Clelia Martínez Maza, professor of Ancient History at the University of Malaga, highlights Hypatia’s leading role in the intellectual and political scene of the moment, a role then forbidden to women, including those of the elite or the aristocracy. Her life and his behavior “was something very strange, observed with suspicion, as if it were a public threat,” explains Martínez, emphasizing that at that time women did not have any kind of independence. “There could be women who were more educated than others, but their fate was to take good care of the home, the children and the husband.”
Hypatia was a woman who spoke and gave her opinion in a world of men. She was also an excellent teacher, “publicly recognized despite living in a patriarchal structure, but structures that allow a certain freedom of action are one thing, and challenging them is another,” Martínez says. Hypatia was also an important intermediary figure between Jews, Christians and pagans. She embodied the spirit of consensus.
It is clear that Hypatia lived in a particularly eventful era, during the decline of the Roman Empire and its internal struggles. At the time, Alexandria was the great Mediterranean metropolis, a place of pilgrimage for philosophers and thinkers of the world. The polis resembled the Athens of the fifth century B.C., where politicians visited influential philosophers to receive advice on matters of state.
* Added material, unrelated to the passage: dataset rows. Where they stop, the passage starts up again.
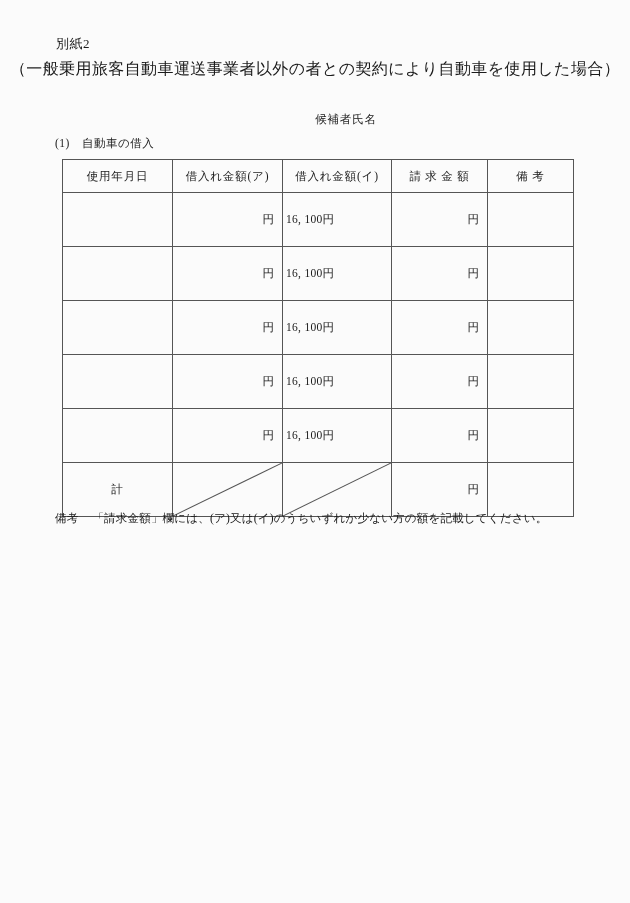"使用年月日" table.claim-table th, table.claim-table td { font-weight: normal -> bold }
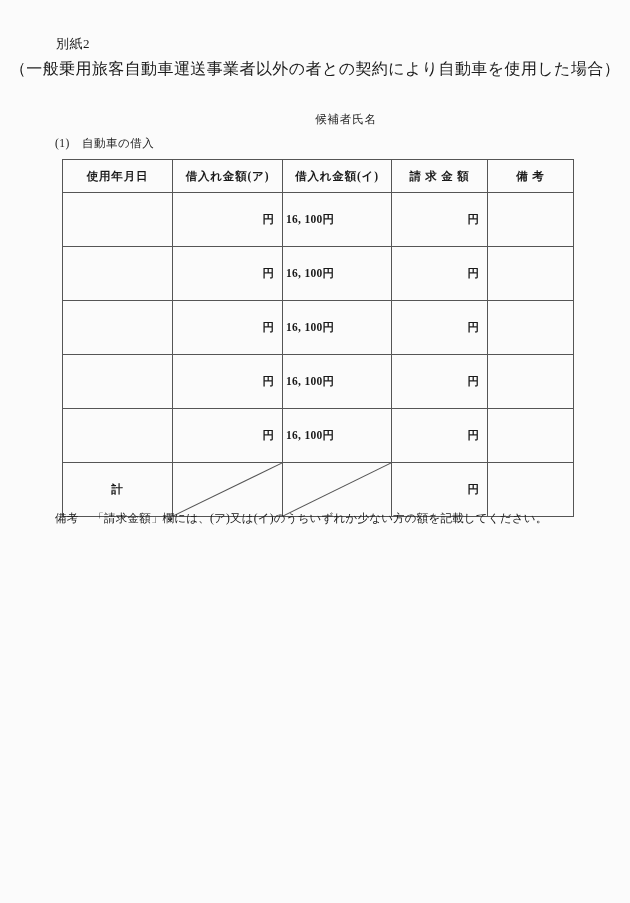"16, 100円" .amt-center { text-align: left -> right }
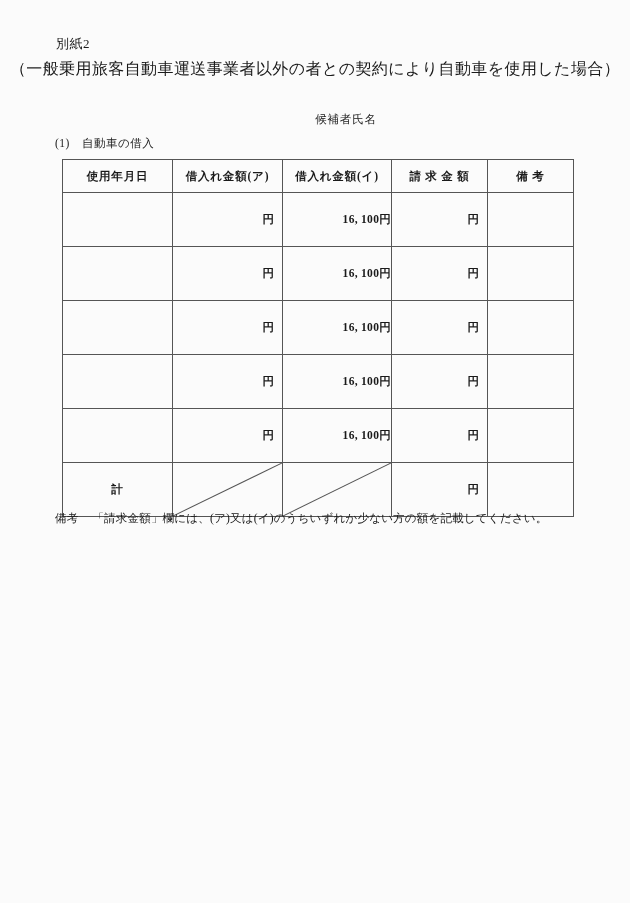"備考" div.footer-note { html: <div> <span>備考</span><span>「請求金額」欄には、(ア)又は(イ)のうちいずれか少ない方の額を記載してください。</span> </div> -> none }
But starting from the year 400 A.C., Alexandria became an increasingly divided place. The new order ordered for pagan temples to be converted into churches or destroyed. These tensions were exemplified in the relationship between the pagan prefect Orestes and the Christian archbishop Cyril. While the former remained faithful to his paganism and cultivated a close relationship with Hypatia, Cyril wanted to erase all shadows of paganism from the city. He blamed the philosopher for the prefect’s refusal to submit to the “true” faith. It was in that volatile context that Hypatia was murdered. In dogmatic times, she was a dangerous enemy. But, paradoxically, she ended up winning: her trail of freedom is still alive.